1. Mutually Tangent Triangles

Three circles are mutually tangent, but none inside the other. If the radii of circle A is 3cm and circle B is 5cm. Then find out the radius of the third circle, given that (angle)BAC is 60(degrees).

Also, if someone could mention a decent program for drawing graphs and such, it would be greatly appreciated.

Thanks!

2. Originally Posted by dunafrothint
Three circles are mutually tangent, but none inside the other. If the radii of circle A is 3cm and circle B is 5cm. Then find out the radius of the third circle, given that (angle)BAC is 60(degrees).
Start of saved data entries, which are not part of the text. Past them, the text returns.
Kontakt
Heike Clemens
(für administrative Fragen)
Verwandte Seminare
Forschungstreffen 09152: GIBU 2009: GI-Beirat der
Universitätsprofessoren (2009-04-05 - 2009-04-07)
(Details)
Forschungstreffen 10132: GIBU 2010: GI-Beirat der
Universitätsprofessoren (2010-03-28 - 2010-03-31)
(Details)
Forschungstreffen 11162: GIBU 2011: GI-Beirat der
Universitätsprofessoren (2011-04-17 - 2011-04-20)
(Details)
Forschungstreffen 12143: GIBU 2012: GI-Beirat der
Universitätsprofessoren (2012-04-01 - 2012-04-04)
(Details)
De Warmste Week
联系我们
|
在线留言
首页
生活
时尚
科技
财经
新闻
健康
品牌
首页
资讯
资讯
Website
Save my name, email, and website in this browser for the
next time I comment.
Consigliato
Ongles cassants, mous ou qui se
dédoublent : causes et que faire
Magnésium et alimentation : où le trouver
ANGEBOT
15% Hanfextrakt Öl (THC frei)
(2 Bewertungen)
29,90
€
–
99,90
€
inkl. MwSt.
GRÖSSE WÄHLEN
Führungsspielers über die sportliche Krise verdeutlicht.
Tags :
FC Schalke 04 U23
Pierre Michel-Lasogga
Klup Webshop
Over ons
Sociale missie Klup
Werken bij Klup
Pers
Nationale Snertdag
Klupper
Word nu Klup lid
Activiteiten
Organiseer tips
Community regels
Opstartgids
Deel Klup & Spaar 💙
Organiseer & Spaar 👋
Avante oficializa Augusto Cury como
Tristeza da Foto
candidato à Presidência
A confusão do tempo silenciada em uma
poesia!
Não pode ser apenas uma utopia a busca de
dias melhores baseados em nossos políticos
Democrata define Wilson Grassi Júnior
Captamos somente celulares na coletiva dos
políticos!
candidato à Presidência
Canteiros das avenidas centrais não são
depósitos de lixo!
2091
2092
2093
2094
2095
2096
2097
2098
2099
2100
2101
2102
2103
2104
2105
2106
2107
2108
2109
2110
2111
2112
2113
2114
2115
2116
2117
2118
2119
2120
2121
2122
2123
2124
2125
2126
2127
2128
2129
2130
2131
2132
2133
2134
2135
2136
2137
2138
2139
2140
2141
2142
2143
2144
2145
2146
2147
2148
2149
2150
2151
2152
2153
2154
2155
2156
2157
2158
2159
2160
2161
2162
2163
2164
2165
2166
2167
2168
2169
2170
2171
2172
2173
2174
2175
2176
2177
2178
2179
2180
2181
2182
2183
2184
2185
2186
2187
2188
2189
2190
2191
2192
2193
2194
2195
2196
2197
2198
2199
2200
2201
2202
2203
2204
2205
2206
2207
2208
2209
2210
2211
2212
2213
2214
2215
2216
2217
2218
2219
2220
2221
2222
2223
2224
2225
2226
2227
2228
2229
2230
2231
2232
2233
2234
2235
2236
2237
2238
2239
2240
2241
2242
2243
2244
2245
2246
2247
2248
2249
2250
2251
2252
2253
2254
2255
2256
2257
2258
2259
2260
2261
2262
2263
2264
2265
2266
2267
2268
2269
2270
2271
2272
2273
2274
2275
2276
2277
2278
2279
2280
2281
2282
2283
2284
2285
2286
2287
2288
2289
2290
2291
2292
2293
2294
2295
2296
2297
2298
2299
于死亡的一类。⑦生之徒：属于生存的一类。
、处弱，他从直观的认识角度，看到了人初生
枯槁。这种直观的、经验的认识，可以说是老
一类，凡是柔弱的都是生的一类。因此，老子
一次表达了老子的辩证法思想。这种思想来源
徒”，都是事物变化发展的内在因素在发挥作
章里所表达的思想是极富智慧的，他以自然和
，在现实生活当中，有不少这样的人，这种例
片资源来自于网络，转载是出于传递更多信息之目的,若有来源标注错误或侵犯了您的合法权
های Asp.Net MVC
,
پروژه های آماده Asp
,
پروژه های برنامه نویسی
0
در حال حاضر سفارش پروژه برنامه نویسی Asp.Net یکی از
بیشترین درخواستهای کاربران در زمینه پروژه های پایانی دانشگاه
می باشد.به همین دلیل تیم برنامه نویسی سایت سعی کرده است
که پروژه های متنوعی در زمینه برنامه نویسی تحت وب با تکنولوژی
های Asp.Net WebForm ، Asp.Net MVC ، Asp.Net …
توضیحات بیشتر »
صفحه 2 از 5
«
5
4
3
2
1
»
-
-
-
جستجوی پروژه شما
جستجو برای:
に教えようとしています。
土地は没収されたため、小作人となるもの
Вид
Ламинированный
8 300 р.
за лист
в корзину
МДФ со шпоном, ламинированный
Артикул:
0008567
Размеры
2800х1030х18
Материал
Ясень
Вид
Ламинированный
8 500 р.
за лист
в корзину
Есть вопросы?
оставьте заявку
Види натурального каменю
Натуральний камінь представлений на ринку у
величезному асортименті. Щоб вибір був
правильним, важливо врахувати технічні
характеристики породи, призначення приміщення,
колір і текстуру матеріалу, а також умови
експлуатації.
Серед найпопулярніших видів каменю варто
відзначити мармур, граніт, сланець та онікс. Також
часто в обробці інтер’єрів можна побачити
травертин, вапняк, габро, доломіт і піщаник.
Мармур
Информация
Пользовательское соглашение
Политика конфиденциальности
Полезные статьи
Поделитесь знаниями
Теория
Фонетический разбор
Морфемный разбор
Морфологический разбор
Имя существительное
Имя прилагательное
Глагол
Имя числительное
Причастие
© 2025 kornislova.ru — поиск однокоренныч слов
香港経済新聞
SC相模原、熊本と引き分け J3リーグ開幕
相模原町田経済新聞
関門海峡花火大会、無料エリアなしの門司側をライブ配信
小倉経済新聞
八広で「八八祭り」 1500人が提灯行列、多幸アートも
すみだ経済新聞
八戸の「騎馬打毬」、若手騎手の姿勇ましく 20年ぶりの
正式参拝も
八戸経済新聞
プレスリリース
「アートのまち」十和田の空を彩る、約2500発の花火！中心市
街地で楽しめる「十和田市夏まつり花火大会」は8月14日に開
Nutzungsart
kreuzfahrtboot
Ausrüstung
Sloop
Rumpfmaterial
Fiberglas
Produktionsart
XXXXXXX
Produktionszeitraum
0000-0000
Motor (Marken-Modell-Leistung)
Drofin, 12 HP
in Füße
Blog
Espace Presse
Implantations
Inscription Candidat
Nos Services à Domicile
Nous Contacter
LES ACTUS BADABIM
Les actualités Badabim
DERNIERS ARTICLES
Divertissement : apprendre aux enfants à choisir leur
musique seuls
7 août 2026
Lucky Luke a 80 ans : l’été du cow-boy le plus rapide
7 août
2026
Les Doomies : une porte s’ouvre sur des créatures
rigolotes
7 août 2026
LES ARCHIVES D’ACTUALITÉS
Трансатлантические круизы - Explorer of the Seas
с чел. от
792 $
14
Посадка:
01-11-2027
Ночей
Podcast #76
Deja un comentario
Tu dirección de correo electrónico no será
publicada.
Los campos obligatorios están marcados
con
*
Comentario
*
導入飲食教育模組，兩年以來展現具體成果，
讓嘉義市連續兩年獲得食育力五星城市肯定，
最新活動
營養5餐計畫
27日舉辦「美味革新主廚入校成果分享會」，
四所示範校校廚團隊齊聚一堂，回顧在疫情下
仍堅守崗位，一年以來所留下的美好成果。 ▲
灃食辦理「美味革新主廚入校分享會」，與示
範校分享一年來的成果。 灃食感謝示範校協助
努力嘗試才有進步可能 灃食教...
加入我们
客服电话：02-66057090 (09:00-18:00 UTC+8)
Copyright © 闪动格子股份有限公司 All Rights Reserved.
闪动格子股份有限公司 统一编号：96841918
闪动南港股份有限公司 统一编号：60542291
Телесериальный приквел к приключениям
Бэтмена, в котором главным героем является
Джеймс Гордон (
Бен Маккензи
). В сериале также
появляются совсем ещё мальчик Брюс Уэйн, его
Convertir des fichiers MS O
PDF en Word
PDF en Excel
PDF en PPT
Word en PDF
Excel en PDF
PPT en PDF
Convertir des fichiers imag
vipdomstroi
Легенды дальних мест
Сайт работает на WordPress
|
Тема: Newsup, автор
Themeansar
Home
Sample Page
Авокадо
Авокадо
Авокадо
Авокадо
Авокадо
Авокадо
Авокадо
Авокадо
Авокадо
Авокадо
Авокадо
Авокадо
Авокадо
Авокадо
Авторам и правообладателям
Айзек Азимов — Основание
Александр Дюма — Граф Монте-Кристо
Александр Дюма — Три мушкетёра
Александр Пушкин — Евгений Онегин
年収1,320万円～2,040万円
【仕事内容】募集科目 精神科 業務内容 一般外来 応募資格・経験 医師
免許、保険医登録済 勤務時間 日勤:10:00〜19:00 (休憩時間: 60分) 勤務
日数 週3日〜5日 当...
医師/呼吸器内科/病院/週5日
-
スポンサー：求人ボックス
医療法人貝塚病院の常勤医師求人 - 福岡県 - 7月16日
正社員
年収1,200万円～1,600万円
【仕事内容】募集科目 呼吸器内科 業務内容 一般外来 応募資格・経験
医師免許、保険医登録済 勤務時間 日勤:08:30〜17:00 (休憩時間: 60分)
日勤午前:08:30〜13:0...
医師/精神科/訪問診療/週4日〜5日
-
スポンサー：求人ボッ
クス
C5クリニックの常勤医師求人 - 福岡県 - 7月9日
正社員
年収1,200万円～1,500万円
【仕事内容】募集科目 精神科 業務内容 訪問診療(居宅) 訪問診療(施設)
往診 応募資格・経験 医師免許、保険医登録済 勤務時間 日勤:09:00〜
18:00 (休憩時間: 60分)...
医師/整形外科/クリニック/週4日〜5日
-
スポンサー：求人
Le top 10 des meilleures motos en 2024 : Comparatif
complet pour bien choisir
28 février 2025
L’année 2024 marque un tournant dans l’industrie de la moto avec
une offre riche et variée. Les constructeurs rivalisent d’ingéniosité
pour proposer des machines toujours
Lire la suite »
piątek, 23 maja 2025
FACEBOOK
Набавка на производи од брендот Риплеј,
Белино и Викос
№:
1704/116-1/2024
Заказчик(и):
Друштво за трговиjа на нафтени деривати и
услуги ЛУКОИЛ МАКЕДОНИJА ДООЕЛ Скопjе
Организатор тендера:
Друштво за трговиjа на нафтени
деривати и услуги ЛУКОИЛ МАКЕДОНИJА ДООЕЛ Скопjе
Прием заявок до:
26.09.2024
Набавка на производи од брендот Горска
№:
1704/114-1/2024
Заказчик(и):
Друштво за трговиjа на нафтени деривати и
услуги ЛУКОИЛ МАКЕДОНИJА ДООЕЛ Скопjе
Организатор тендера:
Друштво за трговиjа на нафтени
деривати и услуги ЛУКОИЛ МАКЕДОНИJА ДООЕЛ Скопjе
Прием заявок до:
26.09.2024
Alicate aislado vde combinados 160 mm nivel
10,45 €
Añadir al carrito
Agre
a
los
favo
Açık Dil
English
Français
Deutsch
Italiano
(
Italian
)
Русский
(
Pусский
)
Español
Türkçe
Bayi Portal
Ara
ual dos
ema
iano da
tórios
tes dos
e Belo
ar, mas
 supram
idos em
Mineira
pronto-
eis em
Also, if someone could mention a decent program for drawing graphs and such, it would be greatly appreciated.

Thanks!
Let x denote the length of the 3rd radius.
A, B, C are the vertices of a triangle with the side lengths:

$\overline{AB} = 8$

$\overline{AC} = 3+x$

$\overline{BC} = 5+x$

Use the cosine rule:

$(\overline{AB})^2+(\overline{AC})^2-2\cdot \overline{AB} \cdot \overline{AC} \cdot \cos(60^\circ) = (\overline{BC})^2$

$(8)^2+(3+x)^2-2\cdot 8 \cdot (3+x) \cdot \dfrac12 = (5+x)^2$

Solve for x: I've got x= 2.